Tara ducked and dropped to the ground as the stone target burst and fragments flew. She didn’t need another scar on her face. She looked over in time to see Shara do the same.
Well, that didn’t go as planned, she thought.
Shara stood up and dusted off her robes. She looked at the destroyed target, then over at Tara. Her face seemed caught between fascination and anger.
Tara slowly stood up, knocking snow and dirt off her robes. Fortunately, they’d been practicing outside, in a courtyard on the backside of the ground floor. It was walled off with thick, ancient stones, near the stairs Tara had first climbed when approaching the tower.
“Tara,” Shara said, her voice had a veneer of anger and exhaustion mixed in it. “You want to explain that to me? I said a controlled fireball.”
Tara swallowed hard and looked at the smoldering, destroyed target. “I was imagining a fireball, like you said. It didn’t feel big in my hands when I released it.”
Shara stared at her and shook her head. “I’ve told you before. You need to bring forth your magic, any magic, with your eyes open. Closed eyes are for novice amateurs.”
“It’s just easier…”
“I don’t care what’s easy. You can’t control what you can’t see.” Shara barked. “Early on, for those who have a hard time calling forth magic, closed eyes works. You have no problem calling forth fire.” Shara narrowed her eyes and gave Tara an intense look. “Closing your eyes makes you dangerous. Don’t do it.”

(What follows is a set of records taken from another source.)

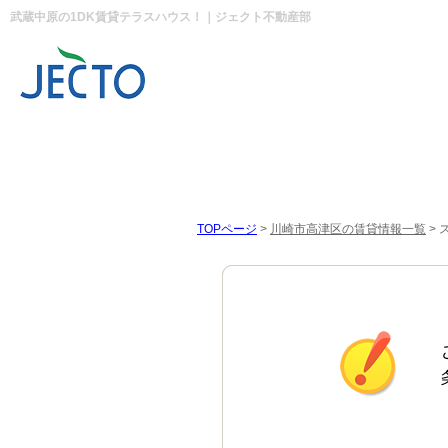
武蔵中原の1DK賃貸テラスハウス！｜ジェクト不動産部
TOPページ
>
川崎市高津区の賃貸情報一覧
>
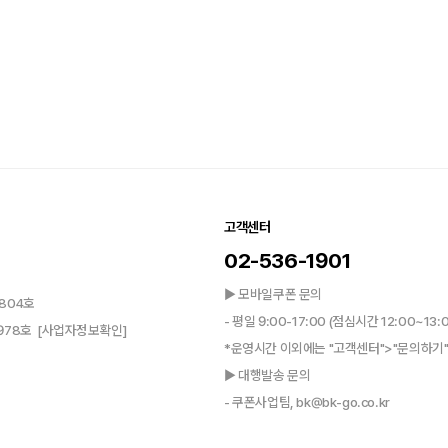
고객센터
02-536-1901
▶ 모바일쿠폰 문의
804호
- 평일 9:00-17:00 (점심시간 12:00~13:
0978호
[사업자정보확인]
*운영시간 이외에는 "고객센터">"문의하기"
▶ 대행발송 문의
- 쿠폰사업팀, bk@bk-go.co.kr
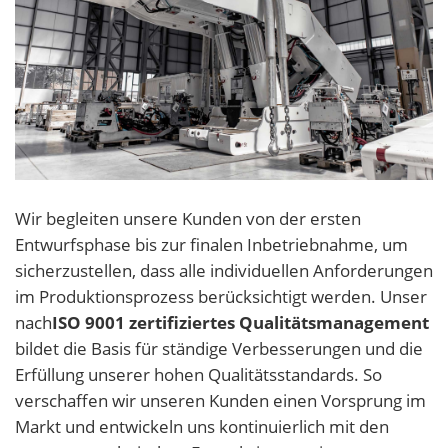
Wir begleiten unsere Kunden von der ersten
Entwurfsphase bis zur finalen Inbetriebnahme, um
sicherzustellen, dass alle individuellen Anforderungen
im Produktionsprozess berücksichtigt werden. Unser
nach
ISO 9001 zertifiziertes Qualitätsmanagement
bildet die Basis für ständige Verbesserungen und die
Erfüllung unserer hohen Qualitätsstandards. So
verschaffen wir unseren Kunden einen Vorsprung im
Markt und entwickeln uns kontinuierlich mit den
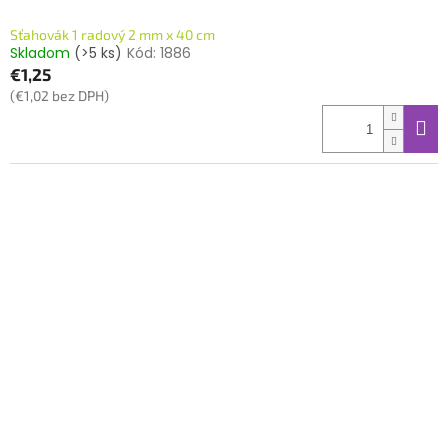
Sťahovák 1 radový 2 mm x 40 cm
Skladom
(>5 ks)
Kód:
1886
€1,25
(€1,02 bez DPH)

Tara nodded and studied the ground.
“Let’s work on lightning spells,” Shara said. She stepped back from Tara, to give her room. Tara admired her smooth, confident body movements. Even under heavy mage robes, Tara could tell Shara had an abundance of curves. Curves reserved for Rajo, it seemed. Rajo was studying Conjuration, was considered adept level. He was a stocky Redguard and had come to the college a few months after Shara, a number of years back. Tara had observed them whispering together in quiet corners of the tower. She’d even heard a rare giggle from Shara.
When Tara had first come to the tower, she’d wanted to avoid Rajo. The memory of the bandits she’d killed, the ones that’d killed Freta, was too recent. She didn’t want to trust any Redguard, much less a male one.
Rajo turned out to be a gentle giant, though. He was soft-spoken and polite to the point of irritation. He and Tara had bonded over the shared childhood experience of one’s parents putting unrealistic expectations on them. In Rajo’s case, as the only son, he was supposed to become a warrior, but had displayed magic abilities early, so had gone on to study magic instead.
“Keep it to the spell Sparks,” Shara said. “Hit the target on the left three times. Eyes open, Tara.” Tara caught her serious look.
“Right.” Tara steadied herself and aimed her left hand at the target. It took more effort, far more than fire, but she managed three quick bursts of sparks at the target, before a sudden headache from low magicka hit her. She sat on the nearest bench to recover.
“Good.” Shara nodded. “Do it again when you recover enough magicka.”
“Sure,” Tara said, rubbing her forehead. “Can I ask you a question?”
“I don’t get tired like this after fire spells. My magicka doesn’t drain the same. Any ideas why?” Tara studied Shara’s face for any reaction.
Shara was thoughtful for a minute, staring at the destroyed target. She then looked at Tara with inquisitive eyes.
“I don’t know,” she finally said. “I’ve read my share of history books of great mages. Have never heard of it. Certainly, all mages have schools they’re better at than others. Nothing like what seems to happen with you.” She turned back to study the target.
“Would you say you have a lot of rage? Old anger? From, I don’t know, some sort of injustice?” she asked.
Tara sighed and studied the destroyed target. She didn’t want to talk about her childhood in any real detail. And certainly no more about Freta’s death than she already had.
You could have saved her.
“I guess some. Wasn’t an easy childhood.” She shrugged at Shara.
Shara laughed. “You don’t lie as well as you think.”
Shara stood up. “Perhaps Algar can shed some light on the possibilities. He’s forgotten more about magic than I’ll ever learn.” She pointed to the targets. “Come on. One more set of three Sparks at the left target. Then, you can call it a day.”
As Tara stood to do just that, Algar stepped out into the courtyard.
“Tara,” he said. “I have a letter for you.” He handed her an opened letter. He stood, waiting for her to read it.
Tara scanned the letter. Note, really. There were only a few sentences on it. She folded it quickly and tried to assume a passive face. She wasn’t sure it worked.
Algar, having clearly read the letter, said, “We’ll prepare a guest room for her on the second floor. She should have plenty of comforts, for a mage of her status. She’ll have access to my laboratory, of course, as she needs.”
He turned to leave, then turned back to Tara. “Based on the date of the letter, she should be here in a few days. You’ll have some allowances on study time, of course. Keep up with your lessons, but you’ll be allowed plenty of time to visit with your sister.” He turned and left.
Tara sat back down on the bench and stared at the letter, in disbelief. Mira was coming to the college.